Type Filler Content Particle Size(_m) Comments
Macrofilled 78% weight 1-35 Hard to polish, surface gets rough w/ use
Microfilled 35-63% weight 0.04 Easy to polish, poor wear and properties
Hybrid >80% weight 0.5-2 and 0.04 Better polish than macro, less wear than micro
Continuum 86.8% weight 0.01-3 (avg. 0.9) Contains a synthetic zirconia/silica filler
Flowable <60% weight - Use by adding small increments to contour
Packable >86% weight - Intended to be packed similarly to amalgam

Composite resins placed in moderate carious lesions have gone from lack of acceptance to a common and routine procedure in the last 20 years. One of the reasons for the movement from lack of acceptance to a routine procedure is the fact that during the last decade, the average filler size was drastically reduced. Consequently, the smaller distribution of the submicrometer-sized-particle fillers currently used has optimized the filler load and improved the mechanical and wear characteristics (Turkun et al., 2001). To illustrate this point, consider this seventeen-year clinical study of UV-cured resin composite restorations that looks at composites placed in 1977. These composites had average particle sizes as follows: 7.2 _m for Estilux(Kulzer), 12-15 _m for Nuva-Fil(Caulk), and 15 _m for Uvio-Fil(ESPE), and particle size distributions of 1-20 _m for Estilux, 2-30 _m for Nuva-Fil, and 1-30 _m fro Uvio-Fil (Wilder et al., 1999). One of the most recent composites to come on the market and into the University of Minnesota Dental School is Filtek Z250(3M ESPE). It has an average particle size of 0.6 _m and a particle size distribution of less than 0.8 _m.

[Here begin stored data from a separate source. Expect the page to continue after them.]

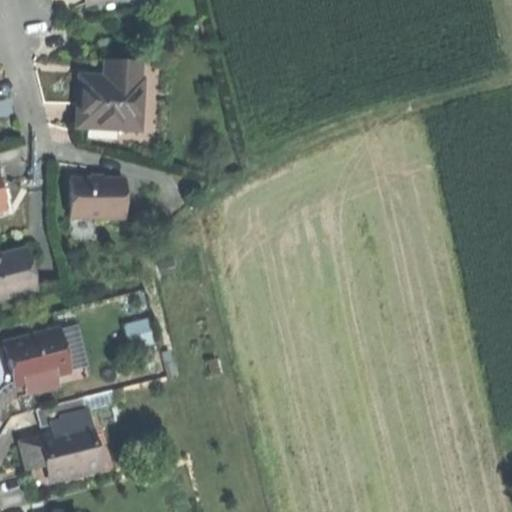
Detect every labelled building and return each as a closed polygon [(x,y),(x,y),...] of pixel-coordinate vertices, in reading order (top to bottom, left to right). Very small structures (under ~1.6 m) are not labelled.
[(98,62),(97,79),(107,80),(108,62),(98,62)] [(108,62),(107,80),(142,81),(142,64),(108,62)] [(97,79),(82,79),(81,101),(80,128),(140,130),(142,81),(107,80),(97,79)] [(0,211),(8,210),(3,187),(0,175),(0,211)] [(125,180),(72,180),(72,196),(72,218),(125,218),(125,180)] [(0,256),(0,297),(37,289),(33,270),(28,250),(0,256)] [(128,323),(133,347),(157,341),(152,317),(128,323)] [(60,330),(9,342),(14,365),(19,383),(27,381),(60,373),(70,371),(60,330)] [(63,384),(60,373),(27,381),(29,392),(63,384)] [(43,428),(54,425),(90,417),(86,399),(38,410),(43,428)] [(54,425),(56,435),(92,427),(90,417),(54,425)] [(25,459),(27,468),(47,464),(51,482),(69,478),(68,474),(91,469),(87,447),(97,445),(92,427),(56,435),(21,443),(25,459)] [(102,470),(97,445),(87,447),(91,469),(92,472),(102,470)] [(69,478),(92,472),(91,469),(68,474),(69,478)]
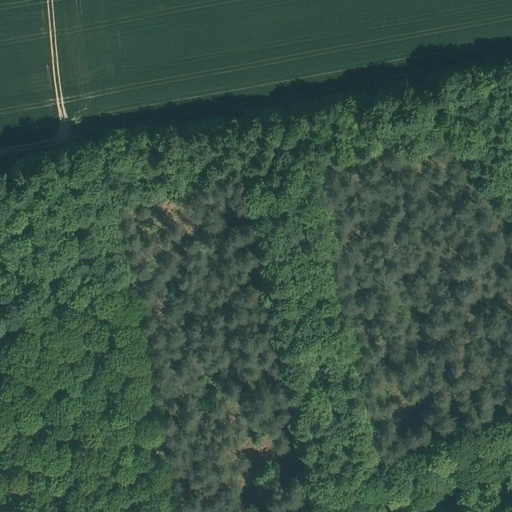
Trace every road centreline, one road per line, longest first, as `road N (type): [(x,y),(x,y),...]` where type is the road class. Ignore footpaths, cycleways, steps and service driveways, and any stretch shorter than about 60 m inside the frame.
road 1 (track): [(511,57),(0,153)]
road 2 (track): [(511,401),(256,511)]
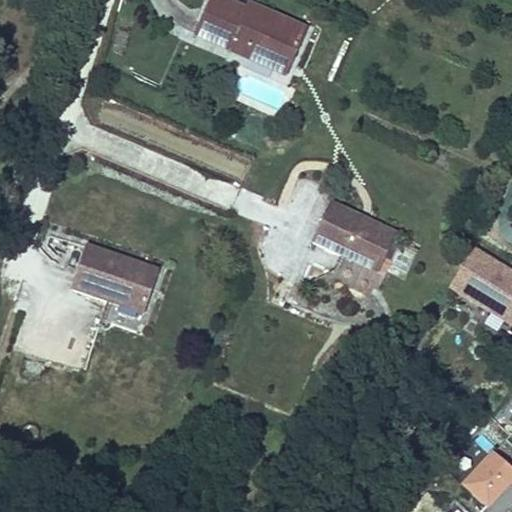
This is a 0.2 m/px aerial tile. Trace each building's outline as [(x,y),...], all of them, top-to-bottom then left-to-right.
[(232,54),(235,46),(290,69),(308,27),(249,3),(250,0),(211,0),(195,39),(232,54)] [(286,78),(290,69),(235,46),(232,54),(286,78)] [(378,291),(403,236),(331,204),(312,246),(342,260),(335,276),(367,290),(369,286),(378,291)] [(171,267),(99,244),(85,287),(157,310),(171,267)] [(511,271),(476,249),(450,291),(511,328),(511,271)] [(511,511),(511,471),(492,454),(461,490),(485,511),(511,511)]
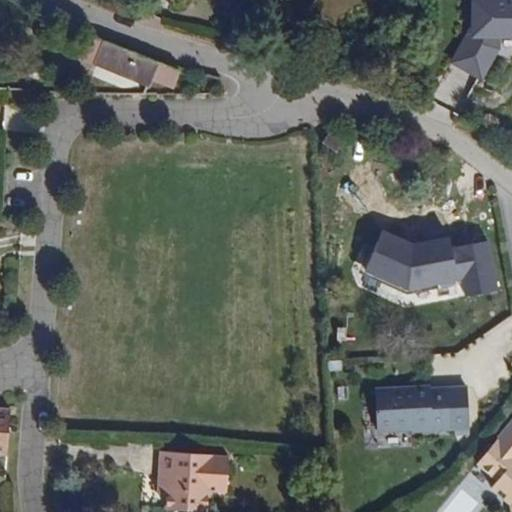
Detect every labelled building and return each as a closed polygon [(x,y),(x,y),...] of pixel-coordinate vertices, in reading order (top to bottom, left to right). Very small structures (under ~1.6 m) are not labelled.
[(511,38),(511,0),(472,0),(472,24),(451,62),(484,80),(501,49),(501,38),(511,38)] [(180,72),(80,32),(71,56),(93,66),(94,64),(123,76),(126,70),(153,80),(174,88),(180,72)] [(150,87),(153,80),(126,70),(123,76),(150,87)] [(336,152),(346,138),(331,128),(322,142),(336,152)] [(415,240),(382,226),(363,269),(411,290),(464,278),(468,297),(504,289),(491,233),(456,241),(454,231),(415,240)] [(452,431),(449,389),(431,390),(430,388),(376,391),(378,430),(411,429),(412,433),(452,431)] [(0,455),(7,456),(11,409),(0,408),(0,455)] [(511,511),(511,422),(478,463),(497,481),(492,488),(510,504),(511,511)] [(227,478),(228,457),(210,456),(210,455),(161,451),(159,473),(169,474),(168,493),(167,508),(207,511),(208,490),(209,477),(227,478)] [(168,493),(169,474),(159,473),(158,493),(168,493)] [(226,491),(227,478),(209,477),(208,490),(226,491)]
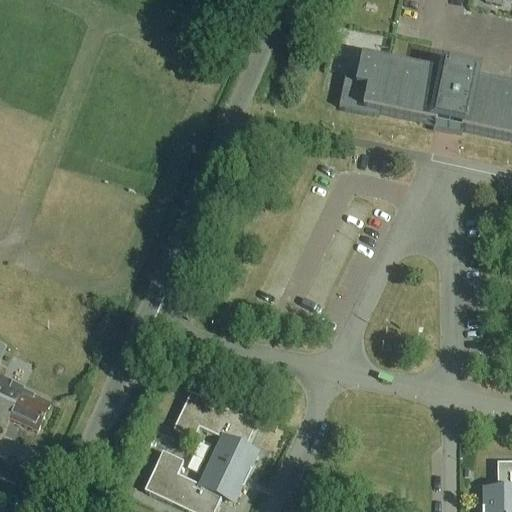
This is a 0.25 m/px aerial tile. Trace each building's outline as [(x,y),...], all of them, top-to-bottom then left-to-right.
[(511,145),(511,92),(476,85),(477,80),(447,73),(446,79),(364,62),(360,82),(348,79),(346,87),(341,113),(381,122),(382,118),(511,145)] [(37,435),(50,407),(27,397),(28,394),(0,382),(0,427),(4,430),(8,423),(37,435)] [(170,382),(165,395),(173,399),(179,386),(170,382)] [(222,444),(211,467),(248,484),(252,475),(250,474),(257,459),(245,453),(257,428),(191,397),(173,435),(193,445),(199,433),(222,444)] [(144,495),(179,511),(217,511),(222,502),(234,507),(241,492),(243,493),(248,484),(211,467),(200,490),(177,479),(183,466),(171,461),(163,457),(144,495)] [(482,511),(511,511),(511,467),(497,467),(498,495),(484,495),(484,511),(482,511)]
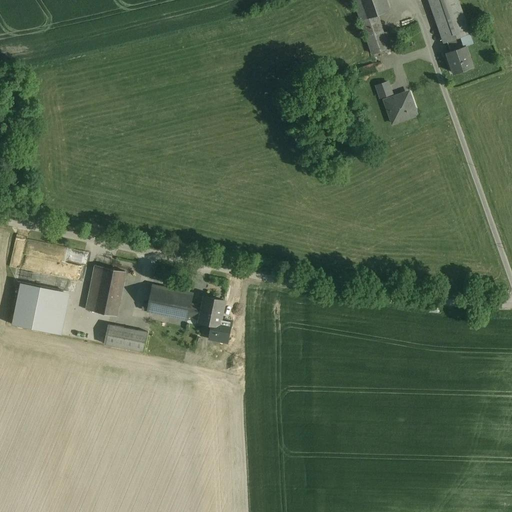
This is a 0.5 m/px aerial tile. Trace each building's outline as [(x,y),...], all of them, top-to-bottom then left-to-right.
[(390,11),(386,0),(355,0),(364,21),(390,11)] [(457,0),(427,0),(444,43),(470,33),(457,0)] [(468,45),(445,52),(453,76),(476,68),(468,45)] [(367,75),(379,70),(375,61),(357,69),(362,82),(369,79),(367,75)] [(376,86),(380,97),(392,94),(388,82),(376,86)] [(409,92),(384,100),(392,123),(417,115),(409,92)] [(52,255),(55,243),(28,237),(24,253),(15,251),(12,264),(40,271),(44,253),(52,255)] [(53,257),(83,261),(84,248),(54,245),(53,257)] [(90,292),(87,309),(116,316),(125,271),(95,265),(89,292),(90,292)] [(70,292),(21,282),(12,324),(62,334),(70,292)] [(153,286),(148,310),(188,318),(189,316),(191,304),(193,294),(153,286)] [(226,300),(205,297),(203,307),(200,318),(200,321),(211,324),(208,338),(228,344),(232,321),(223,318),(226,300)] [(203,307),(191,304),(189,316),(200,318),(203,307)] [(109,324),(105,344),(144,352),(148,333),(109,324)]
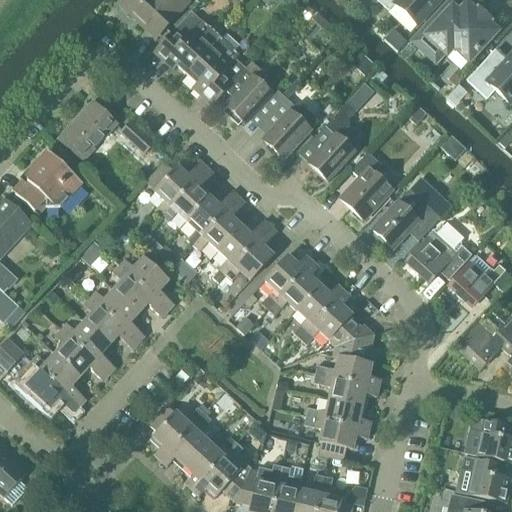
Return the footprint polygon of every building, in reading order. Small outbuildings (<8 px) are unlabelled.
[(155,40),(188,5),(182,0),(126,0),(119,7),(155,40)] [(393,6),(417,28),(442,0),(376,0),(376,1),(388,12),(393,6)] [(495,34),(485,25),(488,22),(478,13),(475,16),(466,7),(457,16),(447,7),(413,43),(424,54),(433,45),(446,57),(453,49),(468,63),(495,34)] [(187,78),(219,42),(190,15),(167,40),(178,50),(165,64),(174,72),(177,69),(187,78)] [(219,42),(187,78),(197,87),(194,90),(202,98),(216,84),(226,93),(246,72),(236,63),(230,70),(227,67),(236,57),(219,42)] [(492,57),(496,52),(495,51),(467,83),(486,101),(494,92),(510,106),(511,103),(511,53),(506,61),(502,61),(500,63),(492,57)] [(353,68),(367,81),(377,70),(362,57),(353,68)] [(262,127),(286,101),(276,92),(272,97),(261,87),(268,80),(252,65),(246,72),(226,93),(232,99),(225,108),(227,110),(225,113),(226,117),(230,121),(234,121),(236,118),(245,127),(253,119),(262,127)] [(456,87),(445,100),(452,107),(464,94),(456,87)] [(286,101),(262,127),(271,135),(263,144),(283,163),(319,124),(298,105),(295,109),(286,101)] [(81,164),(116,127),(93,106),(59,143),(81,164)] [(347,106),(333,120),(308,148),(317,157),(308,167),(328,185),(355,156),(335,138),(356,115),(347,106)] [(144,156),(154,146),(131,124),(121,135),(144,156)] [(59,211),(81,187),(47,155),(11,194),(39,219),(46,211),(59,211)] [(363,224),(392,191),(377,178),(384,171),(367,155),(351,174),(359,181),(339,202),(363,224)] [(161,219),(206,170),(200,164),(186,179),(177,170),(173,175),(164,167),(146,186),(154,193),(153,195),(164,204),(155,214),(161,219)] [(206,170),(161,219),(168,225),(176,216),(186,225),(209,200),(200,191),(213,177),(206,170)] [(209,200),(186,225),(195,233),(186,243),(193,249),(238,200),(232,194),(218,209),(209,200)] [(418,244),(440,221),(410,194),(399,206),(397,205),(372,232),(393,252),(408,236),(418,244)] [(238,200),(193,249),(199,254),(208,245),(218,254),(241,229),(231,220),(244,206),(238,200)] [(0,260),(31,227),(4,202),(0,205),(0,260)] [(225,278),(270,230),(263,224),(250,238),(241,229),(218,254),(227,263),(218,272),(225,278)] [(461,248),(460,238),(450,228),(439,228),(406,264),(429,286),(439,275),(448,282),(471,258),(461,248)] [(250,284),(273,259),(263,250),(276,235),(270,230),(225,278),(231,284),(240,275),(250,284)] [(273,291),(261,306),(267,312),(310,265),(304,259),(296,268),(287,259),(265,283),(273,291)] [(470,310),(491,287),(504,274),(498,268),(493,274),(476,259),(448,289),(470,310)] [(119,269),(167,314),(173,307),(158,294),(167,284),(143,262),(134,271),(125,263),(119,269)] [(310,265),(267,312),(274,318),(286,304),(296,313),(318,288),(309,280),(317,271),(310,265)] [(167,314),(119,269),(113,276),(122,284),(114,293),(138,316),(146,307),(161,321),(167,314)] [(299,342),(343,294),(337,288),(328,298),(318,288),(296,313),(305,321),(292,335),(299,342)] [(90,301),(138,346),(144,339),(129,326),(138,316),(114,293),(105,303),(96,295),(90,301)] [(328,343),(348,321),(351,319),(341,310),(350,300),(343,294),(299,342),(305,347),(317,334),(328,343)] [(84,325),(109,348),(117,339),(132,353),(138,346),(90,301),(84,308),(92,316),(84,325)] [(490,315),(484,321),(457,350),(480,372),(501,350),(510,358),(511,355),(511,322),(506,329),(490,315)] [(235,330),(246,339),(253,331),(243,321),(235,330)] [(348,321),(328,343),(334,349),(372,338),(365,331),(362,334),(348,321)] [(60,333),(108,377),(115,370),(101,357),(109,348),(84,325),(75,334),(67,326),(60,333)] [(55,357),(79,380),(88,370),(102,383),(108,377),(60,333),(55,339),(64,347),(55,357)] [(249,342),(260,353),(268,345),(257,334),(249,342)] [(338,360),(363,365),(367,346),(370,347),(372,338),(334,349),(335,350),(333,360),(338,361),(338,360)] [(0,365),(14,350),(6,342),(0,349),(0,365)] [(14,350),(0,365),(0,368),(7,375),(23,357),(14,350)] [(31,365),(79,409),(85,402),(71,389),(79,380),(55,357),(46,366),(37,358),(31,365)] [(315,377),(377,390),(379,382),(367,380),(370,367),(363,365),(338,360),(338,361),(335,372),(316,369),(315,377)] [(79,409),(31,365),(25,371),(34,379),(25,389),(49,412),(58,402),(73,416),(79,409)] [(181,373),(174,380),(181,387),(188,380),(181,373)] [(377,390),(315,377),(313,386),(331,389),(329,401),(361,408),(363,397),(375,400),(377,390)] [(276,392),(271,411),(280,413),(285,394),(276,392)] [(305,419),(368,432),(370,424),(358,422),(361,408),(329,401),(326,414),(307,410),(305,419)] [(160,464),(204,416),(197,410),(184,424),(175,415),(174,416),(166,409),(148,428),(157,436),(153,440),(162,449),(154,458),(160,464)] [(204,416),(160,464),(166,470),(175,461),(184,469),(206,445),(197,436),(210,422),(204,416)] [(368,432),(305,419),(303,428),(322,432),(319,445),(320,446),(318,457),(343,462),(346,451),(352,453),(354,439),(366,442),(368,432)] [(511,466),(511,442),(493,438),(496,426),(473,421),(469,442),(478,444),(475,459),(511,466)] [(192,493),(235,446),(229,440),(216,454),(206,445),(184,469),(193,478),(185,487),(192,493)] [(235,446),(192,493),(198,499),(206,490),(216,500),(222,493),(234,504),(245,482),(250,471),(246,468),(248,466),(238,457),(242,452),(235,446)] [(0,498),(3,501),(11,509),(27,492),(19,485),(27,476),(0,450),(0,498)] [(506,506),(511,482),(485,476),(488,465),(465,460),(461,473),(471,475),(466,497),(506,506)] [(257,470),(254,483),(254,484),(245,482),(234,504),(250,508),(248,511),(271,511),(281,470),(272,468),(271,473),(257,470)] [(281,470),(271,511),(293,511),(298,493),(301,483),(289,480),(291,472),(281,470)] [(298,493),(293,511),(316,511),(323,480),(315,478),(310,496),(298,493)] [(323,480),(316,511),(350,511),(352,507),(341,504),(341,503),(328,500),(332,482),(323,480)] [(476,511),(479,504),(451,498),(447,511),(476,511)]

Z250 is composed of bis-GMA, UDMA and bis-EMA(6) resins, contains a zirconia silica filler, and can be used with any UV-cured resin adhesive (CRA, 2002). As a result, Z250 demonstrates greatly improved physical characteristics over to the older composites.

A recent CRA report from September 2002 studied the one-year clinical durability of Heliomolar(Ivoclar), Herculite XRV(Kerr), Prisma TPH(Dentsply) and 3M ESPE's Z100 and Filtek Z250, the current choice of the University of Minnesota School of Dentistry. This paper will focus on the properties of these five composite resins commonly used for treatment of moderate carious lesions. Each of these brands of composite is of the hybrid type except for Heliomolar, which is a microfilled composite. The price per milliliter ranges from $27-37. This study used the modified Ryge criteria for evaluating the physical and mechanical properties of composites. This method looks at: color match, cavosurface margin discoloration, marginal adaptation, secondary caries, surface texture, and anatomical form or wear (Turkun et al., 2001). Here is a summary of the findings of the CRA report from September 2002:

The rate of wear that is normal for enamel on enamel is reportedly 22-29 _m per year. Heliomolar and Filtek Z250 were closest to this value at 34 _m and 38 _m per year respectively. Indistinguishable margins are ideal. Heliomolar had 30% "Excellent" margins but more than 50% with less than "Very Good" margins, while Filtek Z250 had 77% with "Very Good," according to the scale provided in the report. Heliomolar, Filtek Z250 and Herculite XRV had the best smoothness. Evaluation of color matching shows Z250 and Herculite XRV were both graded "Excellent", margin discoloration was graded "Excellent" for all 5 brands. No secondary caries were detected in this one-year study, and polymerization shrinkage was only 1.8% by volume for Filtek Z250 and 2.2% for Heliomolar. Overall, Heliomolar and Filtek Z250 were statistically similar and both were superior to the other tested brands.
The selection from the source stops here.